Task item :: Copy the lines below word for word, without changing anything.

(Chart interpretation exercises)
== == ==

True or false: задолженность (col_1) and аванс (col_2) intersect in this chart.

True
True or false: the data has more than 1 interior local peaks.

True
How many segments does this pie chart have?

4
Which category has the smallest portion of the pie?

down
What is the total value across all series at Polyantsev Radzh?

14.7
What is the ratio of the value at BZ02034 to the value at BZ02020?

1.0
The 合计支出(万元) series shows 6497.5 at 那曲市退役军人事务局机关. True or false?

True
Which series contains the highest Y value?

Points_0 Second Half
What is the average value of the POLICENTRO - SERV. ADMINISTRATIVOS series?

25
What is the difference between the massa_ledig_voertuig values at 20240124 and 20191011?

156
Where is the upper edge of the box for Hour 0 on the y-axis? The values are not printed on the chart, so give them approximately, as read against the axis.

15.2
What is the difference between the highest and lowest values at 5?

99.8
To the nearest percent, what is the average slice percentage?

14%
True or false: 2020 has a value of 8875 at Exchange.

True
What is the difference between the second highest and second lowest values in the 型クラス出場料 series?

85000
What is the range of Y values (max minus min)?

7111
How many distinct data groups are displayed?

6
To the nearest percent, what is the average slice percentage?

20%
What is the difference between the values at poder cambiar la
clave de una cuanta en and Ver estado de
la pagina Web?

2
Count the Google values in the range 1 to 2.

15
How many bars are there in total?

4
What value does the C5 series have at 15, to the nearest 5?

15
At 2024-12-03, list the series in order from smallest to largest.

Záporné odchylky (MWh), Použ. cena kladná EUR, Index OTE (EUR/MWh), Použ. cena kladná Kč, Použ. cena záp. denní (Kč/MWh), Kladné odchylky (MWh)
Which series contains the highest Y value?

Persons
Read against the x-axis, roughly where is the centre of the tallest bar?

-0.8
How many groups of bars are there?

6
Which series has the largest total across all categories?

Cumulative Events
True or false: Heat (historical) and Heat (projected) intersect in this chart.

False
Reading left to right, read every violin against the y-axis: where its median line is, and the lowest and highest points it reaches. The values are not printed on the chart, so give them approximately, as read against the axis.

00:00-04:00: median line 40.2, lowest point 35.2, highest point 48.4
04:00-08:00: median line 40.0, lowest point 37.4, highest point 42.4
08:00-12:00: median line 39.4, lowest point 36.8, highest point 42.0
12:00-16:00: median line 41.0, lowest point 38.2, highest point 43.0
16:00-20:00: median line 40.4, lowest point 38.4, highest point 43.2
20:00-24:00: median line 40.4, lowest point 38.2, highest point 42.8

== == ==

Expected output ::
True or false: задолженность (col_1) and аванс (col_2) intersect in this chart.

True
True or false: the data has more than 1 interior local peaks.

True
How many segments does this pie chart have?

4
Which category has the smallest portion of the pie?

down
What is the total value across all series at Polyantsev Radzh?

14.7
What is the ratio of the value at BZ02034 to the value at BZ02020?

1.0
The 合计支出(万元) series shows 6497.5 at 那曲市退役军人事务局机关. True or false?

True
Which series contains the highest Y value?

Points_0 Second Half
What is the average value of the POLICENTRO - SERV. ADMINISTRATIVOS series?

25
What is the difference between the massa_ledig_voertuig values at 20240124 and 20191011?

156
Where is the upper edge of the box for Hour 0 on the y-axis? The values are not printed on the chart, so give them approximately, as read against the axis.

15.2
What is the difference between the highest and lowest values at 5?

99.8
To the nearest percent, what is the average slice percentage?

14%
True or false: 2020 has a value of 8875 at Exchange.

True
What is the difference between the second highest and second lowest values in the 型クラス出場料 series?

85000
What is the range of Y values (max minus min)?

7111
How many distinct data groups are displayed?

6
To the nearest percent, what is the average slice percentage?

20%
What is the difference between the values at poder cambiar la
clave de una cuanta en and Ver estado de
la pagina Web?

2
Count the Google values in the range 1 to 2.

15
How many bars are there in total?

4
What value does the C5 series have at 15, to the nearest 5?

15
At 2024-12-03, list the series in order from smallest to largest.

Záporné odchylky (MWh), Použ. cena kladná EUR, Index OTE (EUR/MWh), Použ. cena kladná Kč, Použ. cena záp. denní (Kč/MWh), Kladné odchylky (MWh)
Which series contains the highest Y value?

Persons
Read against the x-axis, roughly where is the centre of the tallest bar?

-0.8
How many groups of bars are there?

6
Which series has the largest total across all categories?

Cumulative Events
True or false: Heat (historical) and Heat (projected) intersect in this chart.

False
Reading left to right, read every violin against the y-axis: where its median line is, and the lowest and highest points it reaches. The values are not printed on the chart, so give them approximately, as read against the axis.

00:00-04:00: median line 40.2, lowest point 35.2, highest point 48.4
04:00-08:00: median line 40.0, lowest point 37.4, highest point 42.4
08:00-12:00: median line 39.4, lowest point 36.8, highest point 42.0
12:00-16:00: median line 41.0, lowest point 38.2, highest point 43.0
16:00-20:00: median line 40.4, lowest point 38.4, highest point 43.2
20:00-24:00: median line 40.4, lowest point 38.2, highest point 42.8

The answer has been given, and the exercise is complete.